Il demeurait ainsi le jour, la nuit
À distance des jours et des nuits : c’est la position qu’il faudrait prendre, comme on dit dans les livres de stratégie militaire (je n’ai jamais lu de livre de stratégie militaire) — prendre la position à équidistance de la colère et de la joie, de la peine et de la consolation, non pour l’équilibre et la modération, mais pour être capable d’éprouver pleinement l’une et l’autre, la colère au nom de la joie, et la consolation pour la peine. Être ce qui n’est ni de l’un ni de l’autre, mais ce qui passe vers tout ce qui ne passera jamais.

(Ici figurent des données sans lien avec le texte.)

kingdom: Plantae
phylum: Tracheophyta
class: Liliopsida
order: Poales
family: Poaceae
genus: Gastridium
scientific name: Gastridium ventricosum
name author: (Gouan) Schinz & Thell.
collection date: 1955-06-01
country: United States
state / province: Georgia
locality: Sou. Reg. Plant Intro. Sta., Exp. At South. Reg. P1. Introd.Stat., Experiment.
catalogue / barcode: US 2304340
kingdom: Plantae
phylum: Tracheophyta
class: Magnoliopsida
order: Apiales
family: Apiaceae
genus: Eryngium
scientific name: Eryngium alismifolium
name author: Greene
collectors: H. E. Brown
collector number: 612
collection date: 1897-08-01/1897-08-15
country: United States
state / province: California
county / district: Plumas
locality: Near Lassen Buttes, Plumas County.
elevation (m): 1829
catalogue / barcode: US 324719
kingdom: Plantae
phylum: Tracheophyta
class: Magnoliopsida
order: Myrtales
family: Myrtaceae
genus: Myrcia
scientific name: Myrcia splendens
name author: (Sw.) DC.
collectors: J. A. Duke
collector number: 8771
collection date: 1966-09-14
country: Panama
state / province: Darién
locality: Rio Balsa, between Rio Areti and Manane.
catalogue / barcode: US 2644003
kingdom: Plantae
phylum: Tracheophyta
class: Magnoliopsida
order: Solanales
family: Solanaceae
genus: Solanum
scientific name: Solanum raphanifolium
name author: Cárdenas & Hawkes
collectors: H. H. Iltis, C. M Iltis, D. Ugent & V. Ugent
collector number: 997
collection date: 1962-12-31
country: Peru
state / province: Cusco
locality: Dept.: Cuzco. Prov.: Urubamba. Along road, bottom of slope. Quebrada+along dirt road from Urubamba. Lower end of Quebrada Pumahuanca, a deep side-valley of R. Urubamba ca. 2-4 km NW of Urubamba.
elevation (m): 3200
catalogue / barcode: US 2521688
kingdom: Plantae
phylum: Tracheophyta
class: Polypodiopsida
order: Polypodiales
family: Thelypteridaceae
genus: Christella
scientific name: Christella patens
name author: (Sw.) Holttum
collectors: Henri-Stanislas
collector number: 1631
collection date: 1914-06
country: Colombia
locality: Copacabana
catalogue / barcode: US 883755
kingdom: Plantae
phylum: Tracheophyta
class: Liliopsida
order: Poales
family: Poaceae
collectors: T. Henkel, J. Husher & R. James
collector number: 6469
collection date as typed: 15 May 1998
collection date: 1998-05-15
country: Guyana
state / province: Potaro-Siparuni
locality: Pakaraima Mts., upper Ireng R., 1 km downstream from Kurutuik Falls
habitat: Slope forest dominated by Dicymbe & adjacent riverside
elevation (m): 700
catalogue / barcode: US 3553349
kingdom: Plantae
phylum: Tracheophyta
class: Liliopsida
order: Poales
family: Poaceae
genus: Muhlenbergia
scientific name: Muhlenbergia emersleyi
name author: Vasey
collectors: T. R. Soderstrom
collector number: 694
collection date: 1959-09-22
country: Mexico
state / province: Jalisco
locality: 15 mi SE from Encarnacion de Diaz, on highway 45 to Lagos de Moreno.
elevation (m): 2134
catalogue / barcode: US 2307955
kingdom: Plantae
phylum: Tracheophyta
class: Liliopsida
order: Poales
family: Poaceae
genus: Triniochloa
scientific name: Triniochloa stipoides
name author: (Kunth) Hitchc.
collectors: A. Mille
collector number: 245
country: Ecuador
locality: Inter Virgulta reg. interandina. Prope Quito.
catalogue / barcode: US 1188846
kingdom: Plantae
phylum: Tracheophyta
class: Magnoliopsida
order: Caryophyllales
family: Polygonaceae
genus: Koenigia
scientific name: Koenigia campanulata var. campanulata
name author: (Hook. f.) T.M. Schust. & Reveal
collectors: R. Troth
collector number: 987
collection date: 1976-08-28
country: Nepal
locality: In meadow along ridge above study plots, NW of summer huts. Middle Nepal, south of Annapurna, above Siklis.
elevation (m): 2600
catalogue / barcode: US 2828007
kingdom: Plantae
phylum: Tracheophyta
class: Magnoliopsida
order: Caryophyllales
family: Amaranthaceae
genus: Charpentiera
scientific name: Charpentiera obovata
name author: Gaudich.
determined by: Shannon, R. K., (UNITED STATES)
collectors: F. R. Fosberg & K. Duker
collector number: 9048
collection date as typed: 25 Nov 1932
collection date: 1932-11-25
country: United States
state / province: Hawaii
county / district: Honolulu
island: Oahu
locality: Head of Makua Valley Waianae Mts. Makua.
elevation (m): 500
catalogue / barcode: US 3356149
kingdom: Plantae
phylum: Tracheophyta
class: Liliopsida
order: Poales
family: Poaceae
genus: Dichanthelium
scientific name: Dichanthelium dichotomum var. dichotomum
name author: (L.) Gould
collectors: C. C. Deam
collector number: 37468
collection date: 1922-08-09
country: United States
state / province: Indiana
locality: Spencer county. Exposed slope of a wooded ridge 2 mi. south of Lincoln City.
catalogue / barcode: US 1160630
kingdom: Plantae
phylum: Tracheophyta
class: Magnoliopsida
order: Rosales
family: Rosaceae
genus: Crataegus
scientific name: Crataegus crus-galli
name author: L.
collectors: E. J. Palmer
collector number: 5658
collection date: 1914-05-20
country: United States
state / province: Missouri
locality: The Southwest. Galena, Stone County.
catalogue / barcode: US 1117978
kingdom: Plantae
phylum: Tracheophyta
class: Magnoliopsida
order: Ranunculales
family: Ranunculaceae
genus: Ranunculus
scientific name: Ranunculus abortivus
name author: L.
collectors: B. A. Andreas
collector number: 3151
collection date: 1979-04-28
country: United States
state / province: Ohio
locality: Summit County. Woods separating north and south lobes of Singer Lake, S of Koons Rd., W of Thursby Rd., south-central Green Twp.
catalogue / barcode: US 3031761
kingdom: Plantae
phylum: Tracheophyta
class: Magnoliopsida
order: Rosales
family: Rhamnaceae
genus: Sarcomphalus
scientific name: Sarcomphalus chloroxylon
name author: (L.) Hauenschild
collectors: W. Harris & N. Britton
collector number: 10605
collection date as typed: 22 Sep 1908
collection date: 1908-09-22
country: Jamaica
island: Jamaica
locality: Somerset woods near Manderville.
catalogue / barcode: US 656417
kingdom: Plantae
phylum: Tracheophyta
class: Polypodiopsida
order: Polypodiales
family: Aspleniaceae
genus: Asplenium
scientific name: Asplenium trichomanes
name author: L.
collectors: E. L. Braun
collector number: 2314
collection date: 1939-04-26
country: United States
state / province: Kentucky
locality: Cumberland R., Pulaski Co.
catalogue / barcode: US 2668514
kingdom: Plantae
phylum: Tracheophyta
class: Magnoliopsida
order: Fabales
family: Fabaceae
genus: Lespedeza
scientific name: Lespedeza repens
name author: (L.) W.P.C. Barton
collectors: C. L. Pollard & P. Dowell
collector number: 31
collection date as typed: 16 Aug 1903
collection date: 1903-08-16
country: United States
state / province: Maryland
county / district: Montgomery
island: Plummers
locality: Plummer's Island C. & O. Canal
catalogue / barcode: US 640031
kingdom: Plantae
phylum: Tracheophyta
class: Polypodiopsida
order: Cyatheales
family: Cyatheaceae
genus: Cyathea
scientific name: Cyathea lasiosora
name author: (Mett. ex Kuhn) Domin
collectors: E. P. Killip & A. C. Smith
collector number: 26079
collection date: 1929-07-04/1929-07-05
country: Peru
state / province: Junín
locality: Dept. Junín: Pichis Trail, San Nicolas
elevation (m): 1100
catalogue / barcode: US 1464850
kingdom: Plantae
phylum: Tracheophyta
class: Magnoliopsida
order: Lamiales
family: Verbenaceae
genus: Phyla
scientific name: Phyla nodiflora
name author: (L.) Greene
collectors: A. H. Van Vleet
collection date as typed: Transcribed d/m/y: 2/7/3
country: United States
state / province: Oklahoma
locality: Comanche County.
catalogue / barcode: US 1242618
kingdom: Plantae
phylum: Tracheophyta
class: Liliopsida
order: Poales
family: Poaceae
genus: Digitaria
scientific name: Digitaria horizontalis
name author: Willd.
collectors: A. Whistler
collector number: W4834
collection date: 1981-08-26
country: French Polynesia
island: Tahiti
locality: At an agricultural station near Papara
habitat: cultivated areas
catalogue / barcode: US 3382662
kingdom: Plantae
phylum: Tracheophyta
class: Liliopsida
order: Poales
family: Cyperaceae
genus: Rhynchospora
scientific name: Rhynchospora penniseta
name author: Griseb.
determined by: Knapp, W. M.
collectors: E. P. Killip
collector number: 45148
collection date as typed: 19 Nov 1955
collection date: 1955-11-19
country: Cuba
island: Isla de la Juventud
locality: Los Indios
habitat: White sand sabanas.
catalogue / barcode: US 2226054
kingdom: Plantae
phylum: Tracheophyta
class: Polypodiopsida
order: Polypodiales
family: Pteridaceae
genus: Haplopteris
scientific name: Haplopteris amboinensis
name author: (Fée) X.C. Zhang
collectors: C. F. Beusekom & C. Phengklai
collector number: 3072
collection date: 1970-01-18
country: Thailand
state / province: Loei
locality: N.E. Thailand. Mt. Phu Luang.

J’aurai cherché tous ces jours ce qui pourrait lier le sentiment de l’histoire à ce qui pourrait lui résister : dans les complots minuscules sur l’écran, les mots sont à distance des choses, je le savais. Le 1er janvier, je décide d’écrire chaque jour : déjà tant de promesses perdues.
Ce qui est sûr : ces pages du Journal que je dépose ici, ne forment un journal que pour une raison : je les écris sans raison ni projet, et sans relire, sans reprendre, sans savoir ce qu’au premier mot je dirai, que s’y dépose peut-être le jour, mais un désir féroce de contrer la tentation du bilan, pour nommer seulement le moment où j’écris, onze heures cinquante-huit ce dimanche, et tant pis pour toutes les autres minutes.
Demeure : ce matin, la lecture d’un texte inconnu de Michaux ; cette nuit, des rêves bizarres où tout le monde silencieux était au courant d’un secret que je portais — et que j’ignorais —, et quant à dire hier : la mélancolie de la colère, toute la journée ce sentiment : que le monde aura lieu plus tard, mais qu’y travailler aujourd’hui justifie chaque seconde d’autrefois, et de demain.
Qu’en regard de tout cela, je ne dis pas l’essentiel : un regard bleu posé sur chaque chose comme des vagues qui seraient chaque fois plus neuves, et le secret d’en partager le miracle.
plus que la vie d’un buffle
plus qu’un cèdre
plus que les psaumes qui chantent les cèdres abattus
il attendait toujours diminuant, jusqu’à n’être plus que l’ombre [1] de lui-même.